- Audio signal analysis through CNN/LSTM models
- An alternative solution with a script using a speech to text library and a pre-trained transformer model
-
The RAVDESS dataset. It contains 1440 audio files (16-bit, 48kHz) with 60 different actors. Each actor recorded 2 different utterances for each of the 7 emotions (calm, happy, sad, angry, fearful, surprise, and disgust ).
-
The CREMA-D dataset. It contains 7442 audio files (16-bit, 48kHz) with 91 different actors. Each actor recorded 12 different utterances for each of the 6 emotions (Anger, Disgust, Fear, Happy, Neutral, and Sad).
-
The TESS dataset. It contains 2800 audio files (16-bit, 48kHz) with 2 different actors. Each actor recorded 7 different utterances for each of the 7 emotions (anger, disgust, fear, happiness, pleasant surprise, sadness, and neutral).

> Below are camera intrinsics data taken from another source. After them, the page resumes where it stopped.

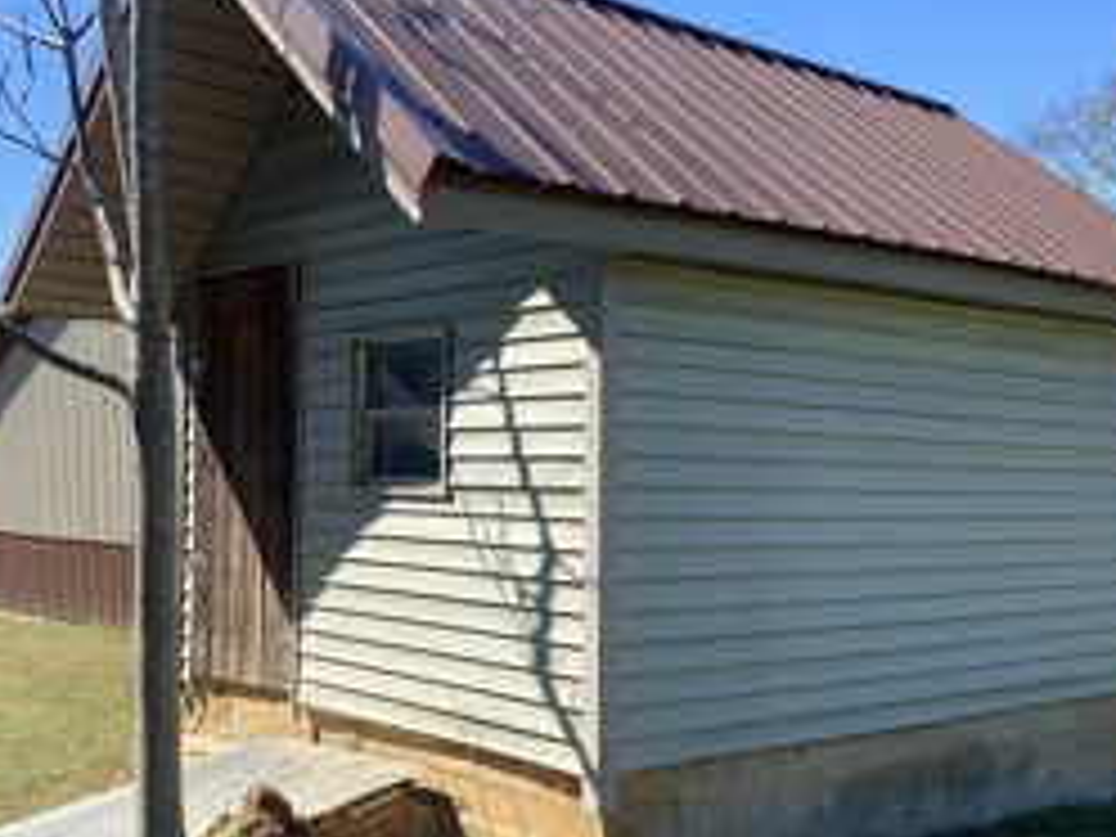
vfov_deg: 34.3
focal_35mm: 42
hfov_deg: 44.7
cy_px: 436
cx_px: 500
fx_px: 1354
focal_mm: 4.25
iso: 32
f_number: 1.8
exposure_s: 1/1779
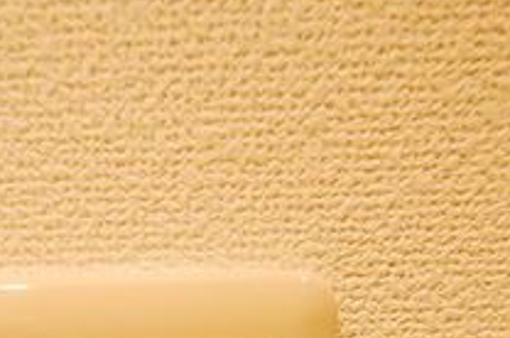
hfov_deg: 50.4
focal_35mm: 37
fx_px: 523
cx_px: 145
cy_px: 483
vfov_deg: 27.3
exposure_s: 1/50
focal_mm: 8
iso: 1600
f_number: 4.5
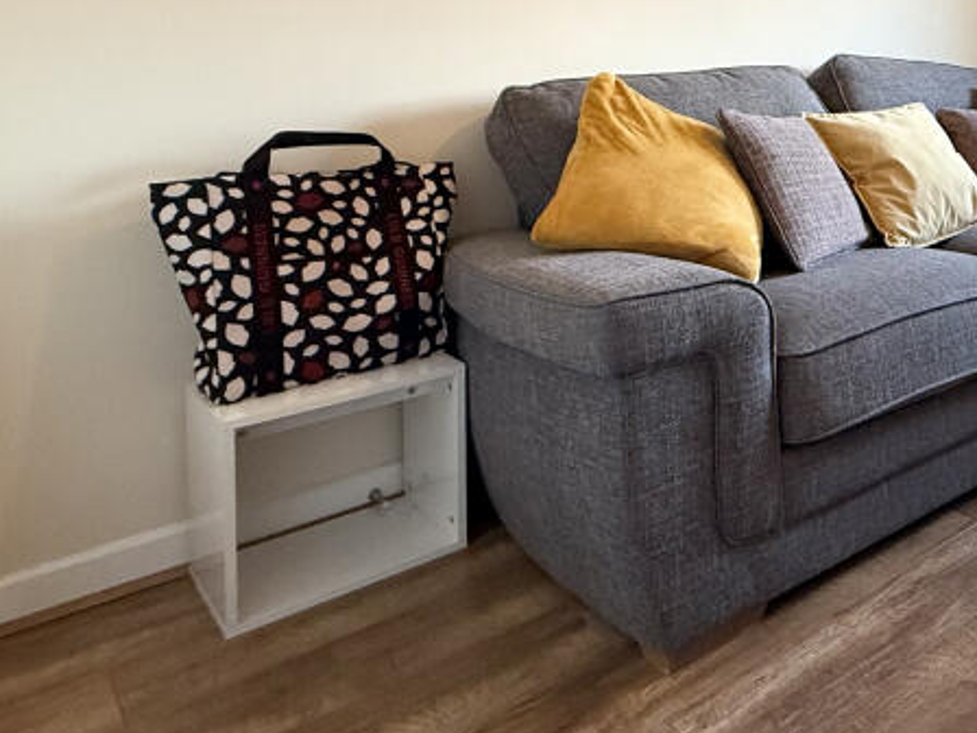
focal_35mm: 32
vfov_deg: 41.0
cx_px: 977
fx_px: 903
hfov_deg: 47.2
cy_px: 83
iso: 400
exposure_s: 1/100
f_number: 2.2
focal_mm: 2.22
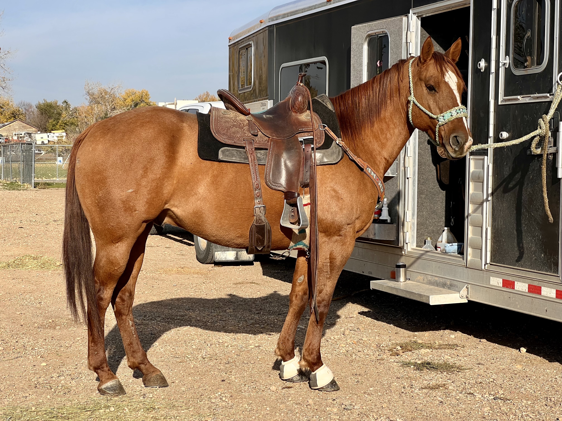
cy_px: 210
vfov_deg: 19.1
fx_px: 1250
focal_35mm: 77
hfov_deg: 25.3
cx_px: 281
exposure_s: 1/769
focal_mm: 9
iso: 32
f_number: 2.8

We used the librosa library to extract features from the audio files. The features extracted are:
- Mel-frequency cepstral coefficients (MFCC)
- Chroma frequencies
- Mel-spectrogram
The features are then split in train/validation sets and saved into .npy files.
The models were trained on different combinations of these datasets to find the best results. We found that merging the 3 datasets gave the most satisfying results, as it helped the model to generalize and avoid overfitting.
Several models were tried, replicating the ones we found in the literature. The best results were obtained with CNN models, followed by an hybrid CNN/LSTM model.
The models are composed of 5 to 8 convolutional layers, followed by Batch Normalization and max pooling at some points, according to the paper they were based on.
The output is then flattened and fed to a dense layer. The output of the dense layer is then fed to a softmax layer with the number of emotions as output.
The hybrid model adds 2 LSTM layers between the convolutional layers and the dense layer.
You can check some of the models in the /models/model_plot
folder. Two of them are saved and ready to be trained in the /model_training/train.py
file.
We also made a custom class with keras-tuner to find the best hyperparameters for the CNN model. You can find it in the /model_training/CNNHypermodel.py
file. It is used in the /model_training/HM_train.py
file.
Matrix confusion of the results of a CNN model trained on RAVDESS, excluding singing and calm emotions:
Accuracy of one of the CNN model on RAVDESS with 6 emotions:
UPDATE May 2023: The library used to download youtube videos seems to be deprecated. You can still download the audio files from youtube and convert them to wav with ffmpeg.
Play audio and print emotions by chunks of DURATION seconds:
$> python3 analyze_audio.py <audio.wav>
Download a youtube video and print emotions by chunks of DURATION seconds:
$> python3 ser_demo.py <youtube_url>
For a given model, print accuracy, precision, recall, f1-score for each class and the confusion matrix:
$> python3 stats.py <model>
-
youtube_to_wav.py: download a youtube video and convert it to wav
-
data_extraction.py: extract features from dataset(s) and save x and y into .npy files
-
merge_datasets.py: concatenate two datasets by axis 0 and saves them into .npy files
Small script that uses existing libraries and a transformer model from Hugging Face.
The script will:
- Record audio from microphone
- Transcribe audio to text
- Translate to english if needed
- Classify with a pre-trained transformer model
Use the following command to run the prediction from microphone:
$> python3 prediction_from_microphone.py
Then just speak when prompted. Text and emotion prediction ratios will be printed in the terminal.